L’urgence du Moment

Heure après heure, les médias revoient à la hausse le nombre des victimes civiles, particulièrement des jeunes et des enfants, qui ont perdu la vie depuis le 7 octobre, côté israélien et côté palestinien. Un bilan appelé, hélas, à s’aggraver dans les prochains jours si, comme cela est annoncé, Gaza est écrasée sous un tapis de bombes, confrontée à une intervention militaire terrestre et sa population affamée du fait de l’impitoyable blocus décidé par Netanyahou. Encore faudrait-il ajouter les milliers d’enfants tués par l’armée israélienne durant les dernières décennies.

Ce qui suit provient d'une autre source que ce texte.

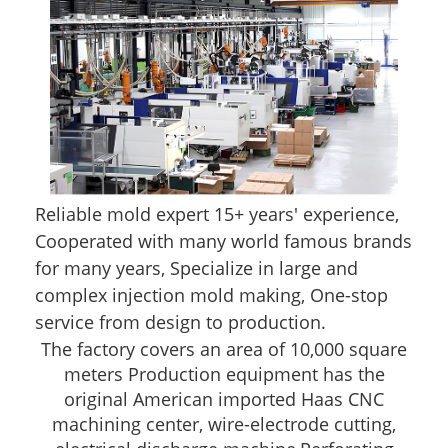
Reliable mold expert 15+ years' experience,
Cooperated with many world famous brands
for many years, Specialize in large and
complex injection mold making, One-stop
service from design to production.
The factory covers an area of 10,000 square
meters Production equipment has the
original American imported Haas CNC
machining center, wire-electrode cutting,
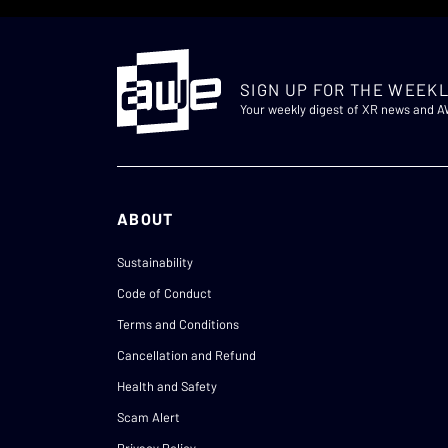
SIGN UP FOR THE WEEKL
Your weekly digest of XR news and 
ABOUT
Sustainability
Code of Conduct
Terms and Conditions
Cancellation and Refund
Health and Safety
Scam Alert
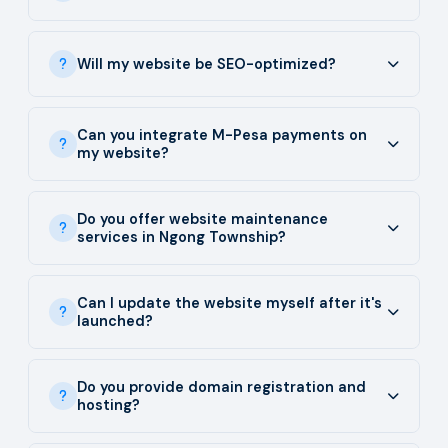
Will my website be SEO-optimized?
Can you integrate M-Pesa payments on
my website?
Do you offer website maintenance
services in Ngong Township?
Can I update the website myself after it's
launched?
Do you provide domain registration and
hosting?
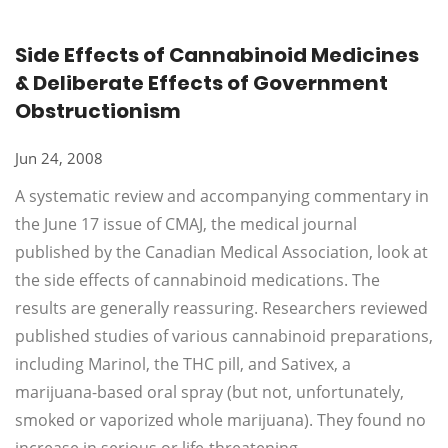
Side Effects of Cannabinoid Medicines
& Deliberate Effects of Government
Obstructionism
Jun 24, 2008
A systematic review and accompanying commentary in
the June 17 issue of CMAJ, the medical journal
published by the Canadian Medical Association, look at
the side effects of cannabinoid medications. The
results are generally reassuring. Researchers reviewed
published studies of various cannabinoid preparations,
including Marinol, the THC pill, and Sativex, a
marijuana-based oral spray (but not, unfortunately,
smoked or vaporized whole marijuana). They found no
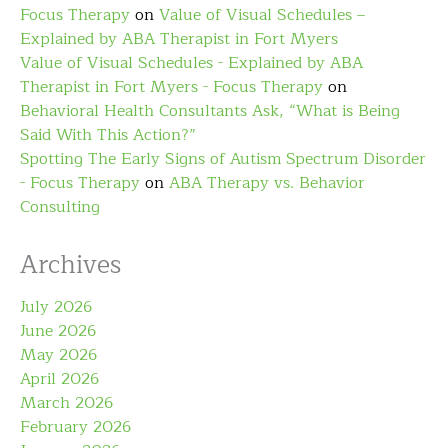
Focus Therapy
on
Value of Visual Schedules –
Explained by ABA Therapist in Fort Myers
Value of Visual Schedules - Explained by ABA
Therapist in Fort Myers - Focus Therapy
on
Behavioral Health Consultants Ask, “What is Being
Said With This Action?”
Spotting The Early Signs of Autism Spectrum Disorder
- Focus Therapy
on
ABA Therapy vs. Behavior
Consulting
Archives
July 2026
June 2026
May 2026
April 2026
March 2026
February 2026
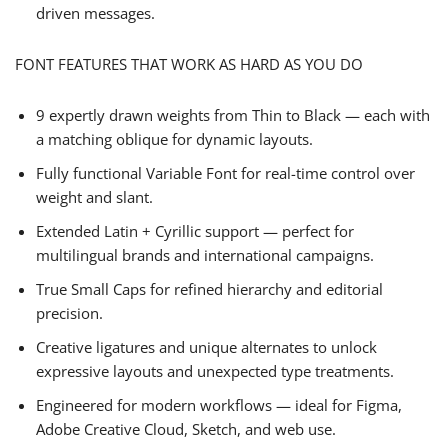
driven messages.
FONT FEATURES THAT WORK AS HARD AS YOU DO
9 expertly drawn weights from Thin to Black — each with
a matching oblique for dynamic layouts.
Fully functional Variable Font for real-time control over
weight and slant.
Extended Latin + Cyrillic support — perfect for
multilingual brands and international campaigns.
True Small Caps for refined hierarchy and editorial
precision.
Creative ligatures and unique alternates to unlock
expressive layouts and unexpected type treatments.
Engineered for modern workflows — ideal for Figma,
Adobe Creative Cloud, Sketch, and web use.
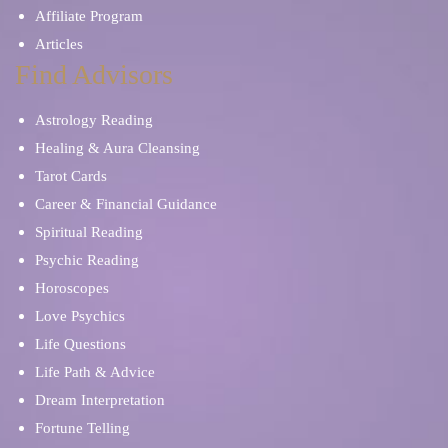
Affiliate Program
Articles
Find Advisors
Astrology Reading
Healing & Aura Cleansing
Tarot Cards
Career & Financial Guidance
Spiritual Reading
Psychic Reading
Horoscopes
Love Psychics
Life Questions
Life Path & Advice
Dream Interpretation
Fortune Telling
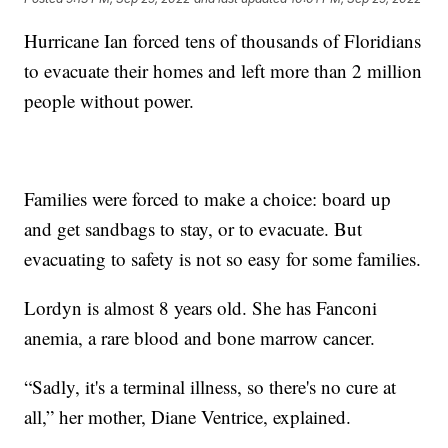
Hurricane Ian forced tens of thousands of Floridians
to evacuate their homes and left more than 2 million
people without power.
Families were forced to make a choice: board up
and get sandbags to stay, or to evacuate. But
evacuating to safety is not so easy for some families.
Lordyn is almost 8 years old. She has Fanconi
anemia, a rare blood and bone marrow cancer.
“Sadly, it's a terminal illness, so there's no cure at
all,” her mother, Diane Ventrice, explained.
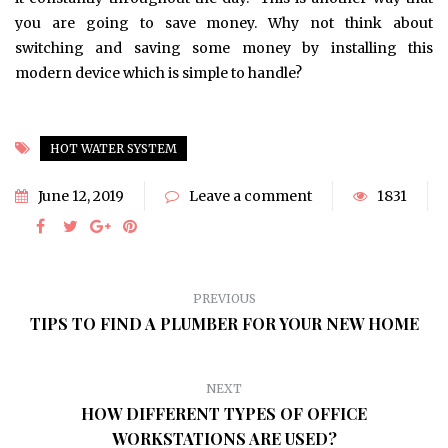
you are going to save money. Why not think about
switching and saving some money by installing this
modern device which is simple to handle?
HOT WATER SYSTEM
June 12, 2019
Leave a comment
1831
PREVIOUS
TIPS TO FIND A PLUMBER FOR YOUR NEW HOME
NEXT
HOW DIFFERENT TYPES OF OFFICE
WORKSTATIONS ARE USED?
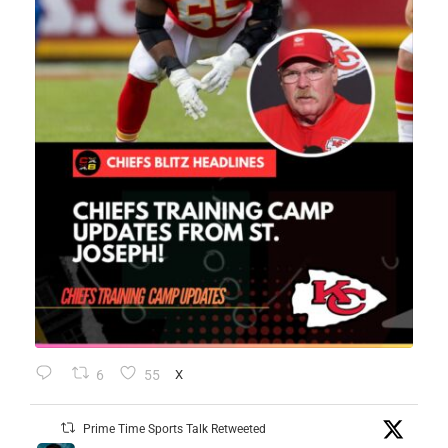
6
55
X
Prime Time Sports Talk Retweeted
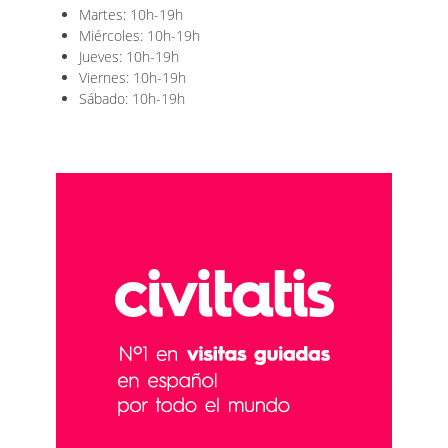
Martes: 10h-19h
Miércoles: 10h-19h
Jueves: 10h-19h
Viernes: 10h-19h
Sábado: 10h-19h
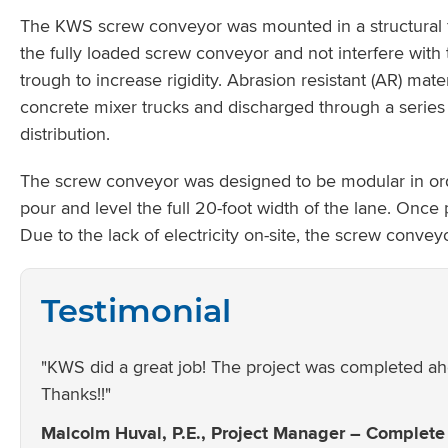
The KWS screw conveyor was mounted in a structural fra
the fully loaded screw conveyor and not interfere with
trough to increase rigidity. Abrasion resistant (AR) mat
concrete mixer trucks and discharged through a series o
distribution.
The screw conveyor was designed to be modular in or
pour and level the full 20-foot width of the lane. Onc
Due to the lack of electricity on-site, the screw conv
Testimonial
"KWS did a great job! The project was completed ah
Thanks!!"
Malcolm Huval, P.E., Project Manager – Complete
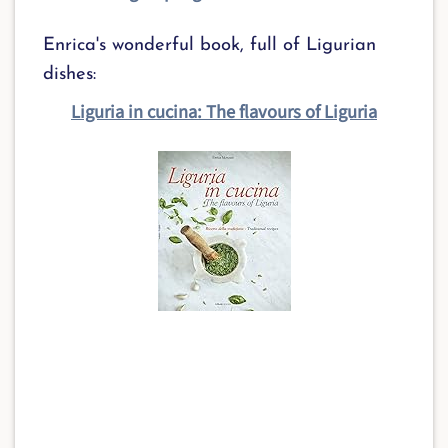
Enrica's wonderful book, full of Ligurian
dishes:
Liguria in cucina: The flavours of Liguria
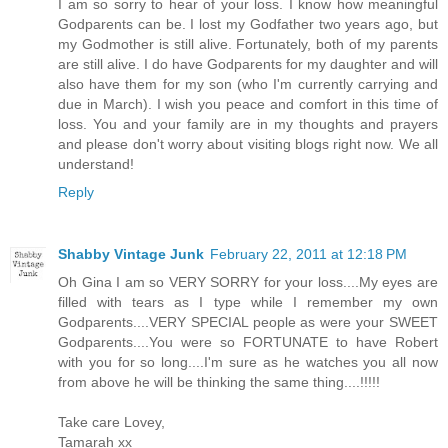
I am so sorry to hear of your loss. I know how meaningful
Godparents can be. I lost my Godfather two years ago, but
my Godmother is still alive. Fortunately, both of my parents
are still alive. I do have Godparents for my daughter and will
also have them for my son (who I'm currently carrying and
due in March). I wish you peace and comfort in this time of
loss. You and your family are in my thoughts and prayers
and please don't worry about visiting blogs right now. We all
understand!
Reply
Shabby Vintage Junk
February 22, 2011 at 12:18 PM
Oh Gina I am so VERY SORRY for your loss....My eyes are
filled with tears as I type while I remember my own
Godparents....VERY SPECIAL people as were your SWEET
Godparents....You were so FORTUNATE to have Robert
with you for so long....I'm sure as he watches you all now
from above he will be thinking the same thing....!!!!!
Take care Lovey,
Tamarah xx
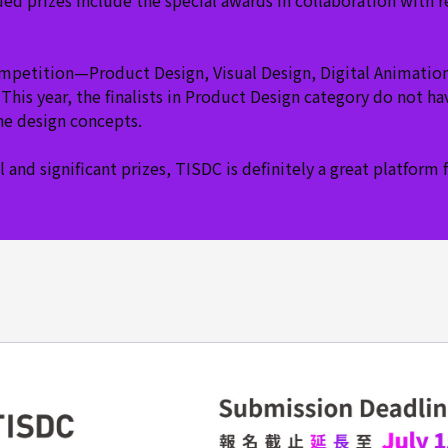
ed prizes include the special awards in collaboration with 
ompetition—Product Design, Visual Design, Digital Animatio
This year, the finalists in Product Design category do not 
the design concepts.
 and significant prizes, TISDC is definitely a great platfor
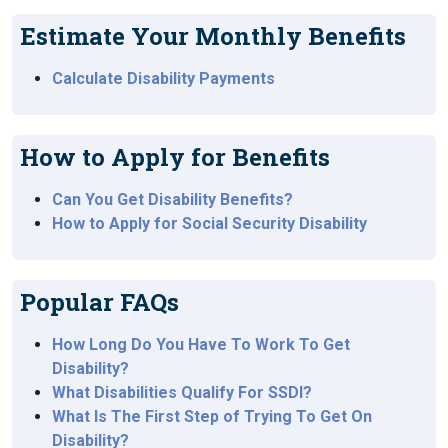
Estimate Your Monthly Benefits
Calculate Disability Payments
How to Apply for Benefits
Can You Get Disability Benefits?
How to Apply for Social Security Disability
Popular FAQs
How Long Do You Have To Work To Get
Disability?
What Disabilities Qualify For SSDI?
What Is The First Step of Trying To Get On
Disability?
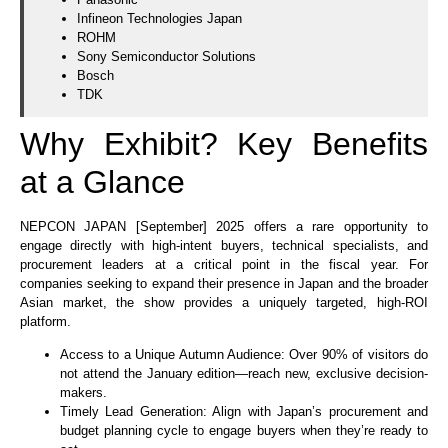
Infineon Technologies Japan
ROHM
Sony Semiconductor Solutions
Bosch
TDK
Why Exhibit? Key Benefits
at a Glance
NEPCON JAPAN [September] 2025 offers a rare opportunity to
engage directly with high-intent buyers, technical specialists, and
procurement leaders at a critical point in the fiscal year. For
companies seeking to expand their presence in Japan and the broader
Asian market, the show provides a uniquely targeted, high-ROI
platform.
Access to a Unique Autumn Audience: Over 90% of visitors do
not attend the January edition—reach new, exclusive decision-
makers.
Timely Lead Generation: Align with Japan’s procurement and
budget planning cycle to engage buyers when they’re ready to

Aucun démocrate, aucun humaniste ne peut rester impassible devant la mort d’un seul enfant innocent, quel qu’il soit, juif ou arabe. Mais invoquer cette émotion légitime et partagée ne suffit pas à ouvrir le chemin d’une solution.
En répondant à l’attaque du Hamas par un déluge de fer et de feu contre deux millions de Palestiniens pris au piège d’une prison à ciel ouvert, Netanyahou ne fait que poursuivre ce qu’il fait depuis des années : nier l’existence d’un peuple palestinien qui revendique les droits légitimes auxquels aspirent tous les peuples.
Cette négation – et la spirale de la répression et de la colonisation qu’elle entraîne – a largement contribué à l’attaque du 7 octobre. Écrire cela ne signifie ni dédouaner le Hamas de sa responsabilité dans les actes qu’il décide, ni approuver sa politique. Mais ce n’est pas le Hamas qu’Israël ignore depuis des décennies, c’est le peuple palestinien tout entier.

On peut, certes, momentanément condamner un peuple au silence. Mais on ne peut le faire disparaître, même par la terreur. La revendication nationale légitime finit toujours par ressurgir. Le journaliste israélien Gideon Levy ne dit rien d’autre dans les colonnes du quotidien Haaretz que nous citons en page 11 [de la Tribune des Travailleurs].
Les travailleurs ont en mémoire qu’en 1954, lorsque le peuple algérien se souleva pour sa libération, le gouvernement français a proclamé qu’il ne s’agissait pas d’une guerre de libération, mais d’« actes terroristes », auxquels il répondrait par des « mesures de police ». Quant au ministre de l’Intérieur Mitterrand, il déclarera : « La seule négociation, c’est la guerre. » La suite est connue : un million et demi de morts du côté algérien, mais au bout du compte, la cause légitime s’imposa contre le pouvoir colonial.
On peut partager ou non les termes du communiqué du POID et la perspective qu’il défend d’un seul État démocratique et laïque garantissant à tous ses citoyens des droits égaux. Mais que l’on soit d’accord ou non, il est un fait indiscutable : laisser Netanyahou continuer demain ce qu’il a fait hier, cela aura pour résultat sans doute des milliers, peut-être des dizaines de milliers de morts supplémentaires, pour l’essentiel des victimes civiles et des enfants, mais cela ne suffira pas à faire disparaître le peuple palestinien et ses aspirations légitimes.
Il faudra bien, d’une manière ou d’une autre, ouvrir la voie à une solution politique. Rien ne peut justifier le massacre à Gaza. L’urgence est de l’empêcher et d’imposer la levée du blocus.
Editorial de la Tribune des Travailleurs par Daniel Gluckstein – Le 10 octobre, 16 heures.